Last but bot least, OceanBase Database works in OLTP mode by default and we must adjust many parameters for it to handle OLAP tasks more efficiently. So, we hope OceanBase can improve the features of OCP for tenants in different modes, so that users can quickly configure their OLAP tenants.
Now, we own a database with an integrated architecture, a well-defined O&M solution, and a wealth of support tools. OceanBase Database almost ticks all the boxes that we are looking for in a database. With much less O&M workload, we are able to pay more attention to the value of data itself. And with the help of the OceanBase ecosystem, we have created more valuable data applications.

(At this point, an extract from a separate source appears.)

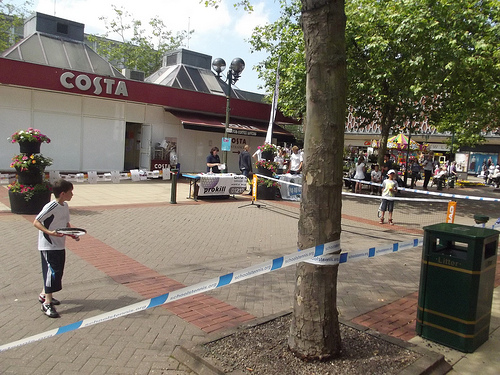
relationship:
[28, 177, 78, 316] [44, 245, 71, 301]
boy wearing black shorts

Thanks to the HTAP capabilities of OceanBase Database, we can manage our manually recorded data, warehoused data, and some application data in the integrated architecture of OceanBase Database, which not only saves the resources for real-time synchronization, but also allows parameters that are manually modified in the business system to take effect on various business modules in real time. Also, the Browser/Server architecture and the clear permission management mechanism of Web ODC allow us to share model data, the latest information, and part of OceanBase Database's computing resources directly to members of various business lines, which greatly improves the efficiency of data usage.
We would like to extend our thanks to OceanBase community members for their help in our database selection, data migration, and business switchover to the new system. A few humble suggestions:
OceanBase Database is new and needs to provide more scenario-based solutions. For example, our data service scenario requires many database features, such as data synchronization, data processing, data scheduling, metadata management, data storage, and data desensitization. To meet requirements in this scenario, OceanBase Database can offer an exemplar technical framework solution that integrates all the features mentioned above.
In addition, we are looking forward to more OLAP features of OceanBase Database, such as external tables, materialized views, and cross-tenant data access. We also hope that ODC supports connections from data sources such as Hive, Oracle, MySQL, and other data warehouse tools or databases.